Farkındalık meme kanseri erken tanısında temel unsurdur. Başlangıç için tüm kadınlar her ay adet sonrası 5-7. gününde kendi kendini muayene etmelidir. Postmenopozal kadınlarda her ay aynı günde yapılması uygun görülür. Bu muayene sırasında birkaç ayrı özelliğe bakılır. Memelerin genel şekil ve boyutları ya da aralarındaki fark, ciltte çekinti, renk değişimi, ele gelen kitle, koltuk altında ele gelen kitle, meme başından akıntı gibi önemli bulgular olabilir. Bazıları zararsız olup hiçbir önem taşımamakta – bir memenin diğerinden küçük olması – bu bulgu hep var olan bir şey ise, hiçbir önemi yoktur. Diğer bulgular tedbir amaçlı doktora başvurulmasını gerektirir. Mesela, meme başından kırmızı kan şeklinde akıntının gelmesi. Yine, kırmızı kanın gelmesi çoğu zaman iyi huylu olan ve papillom adı verilen; ancak çıkarılması gereken bir tümör belirtisi olabilir. Direkt kanser olduğunuza dair bir bulgu değildir.

Kendi kendini muayene sayesinde bir kadın tanı koymaktan ziyade, kendi meme dokusunu tanımak ve oluştuğunda farkını görmelidir.

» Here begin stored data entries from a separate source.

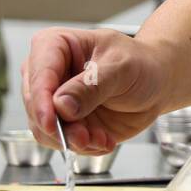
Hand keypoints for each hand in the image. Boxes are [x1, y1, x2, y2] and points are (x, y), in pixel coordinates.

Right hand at [22, 27, 173, 152]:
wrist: (156, 84)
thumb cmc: (140, 64)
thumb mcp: (122, 68)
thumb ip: (92, 85)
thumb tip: (60, 105)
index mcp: (56, 45)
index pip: (39, 73)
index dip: (41, 101)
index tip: (51, 122)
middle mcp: (47, 73)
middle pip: (35, 105)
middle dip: (60, 127)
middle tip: (86, 137)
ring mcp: (53, 100)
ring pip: (44, 129)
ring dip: (73, 140)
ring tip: (101, 138)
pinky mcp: (64, 123)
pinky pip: (61, 142)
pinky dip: (82, 146)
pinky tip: (103, 139)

Daha önce olmayan oluşum varsa da genel cerrahi doktoruna başvurmalı. Çoğu zaman oluşumlar iyi huylu hastalık temsil etmekte – endişelenmeyin. Kırk yaşından genç iseniz genel cerrahi uzmanına uğramanız yeterli olacaktır.

Her türlü meme ile ilgili şikayetiniz varken çekilen meme tetkikleri meme muayenesi ile birlikte genel cerrahi uzmanı tarafından değerlendirilmelidir.

Meme ameliyatları sonrası takip ve bakım standart takip dışında seyrek pansumanlar ve dren takibini gerektirebilir. Doktorunuzla birlikte bu planları gözden geçirmelisiniz.